:: Task statement ::
Report each line of the records below that contains the word "chart".

----

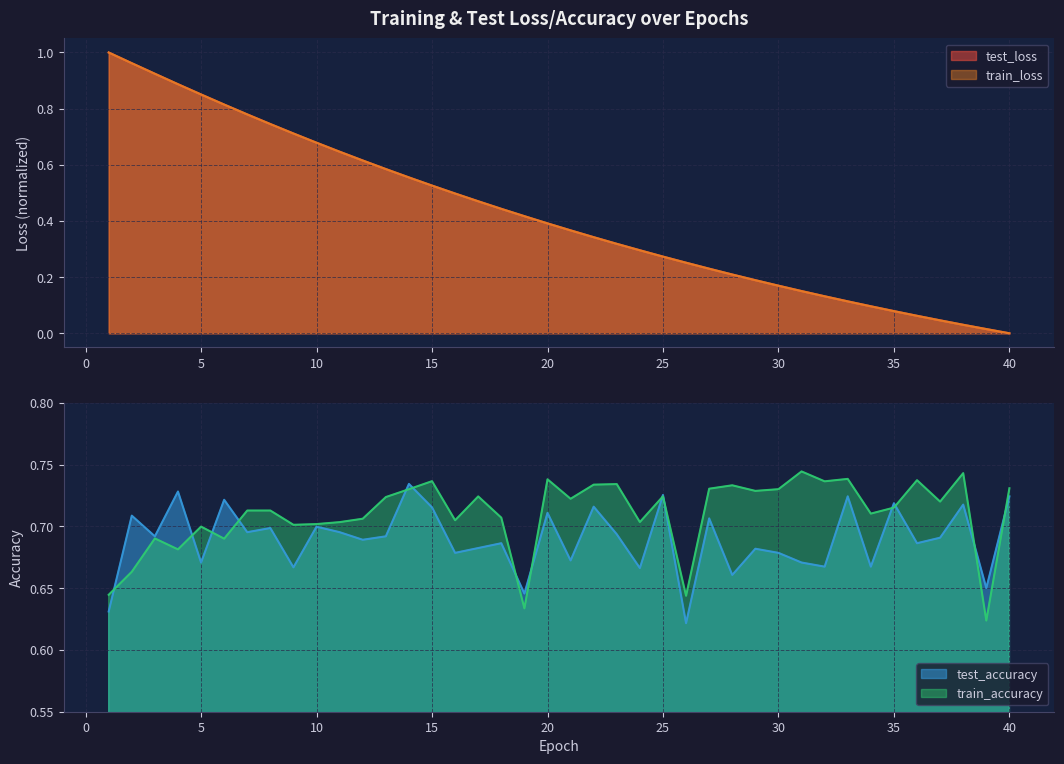

Does the chart have visible grid lines?

Yes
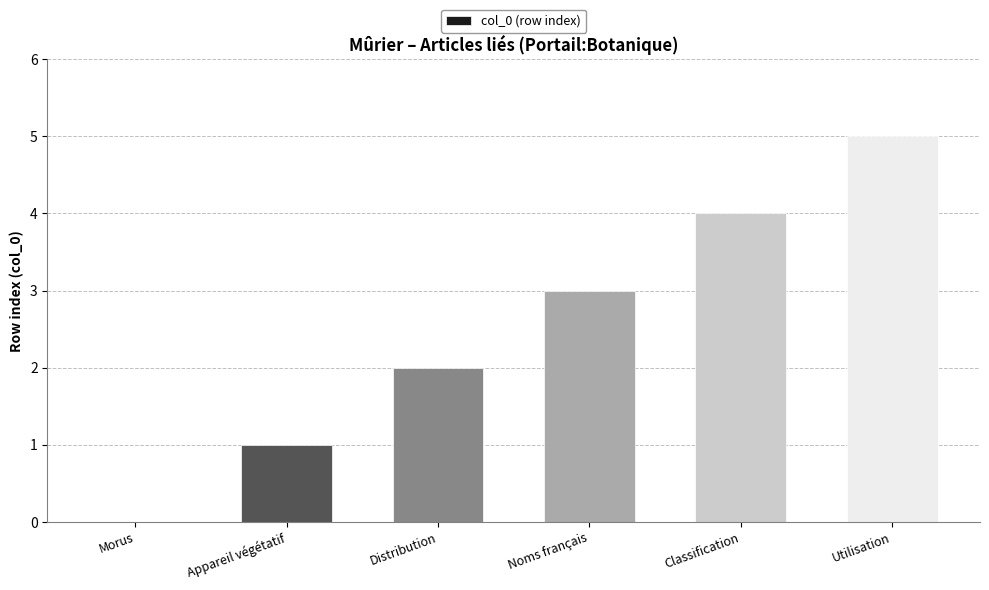

Reading left to right, transcribe all the data shown in this chart.

Morus=0	Appareil végétatif=1	Distribution=2	Noms français=3	Classification=4	Utilisation=5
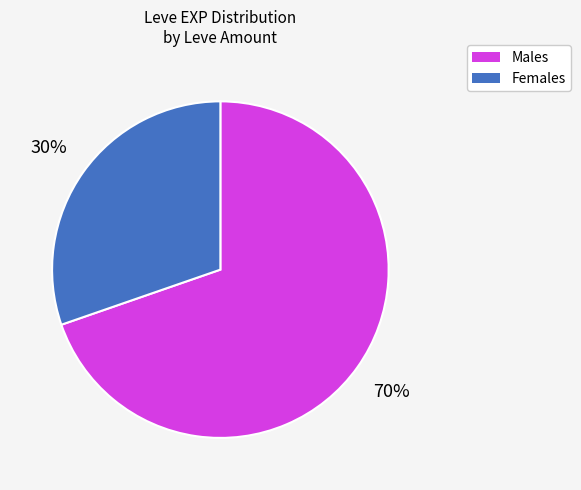

Does any single category account for the majority?

Yes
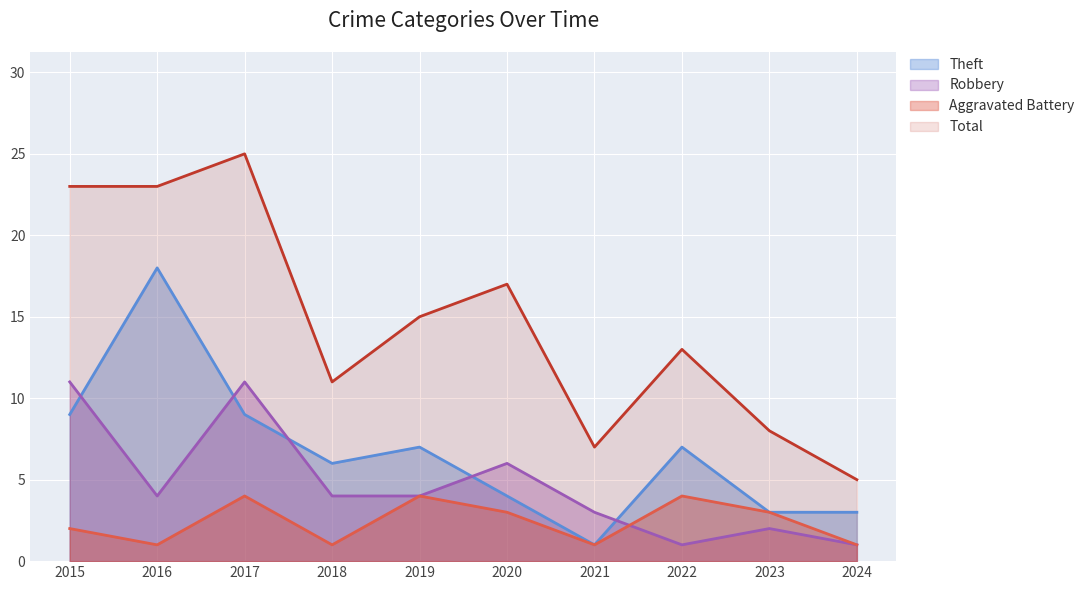

What is the sum of all Total values?

147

----

:: Solution to the exercise ::
Does the chart have visible grid lines?
Reading left to right, transcribe all the data shown in this chart.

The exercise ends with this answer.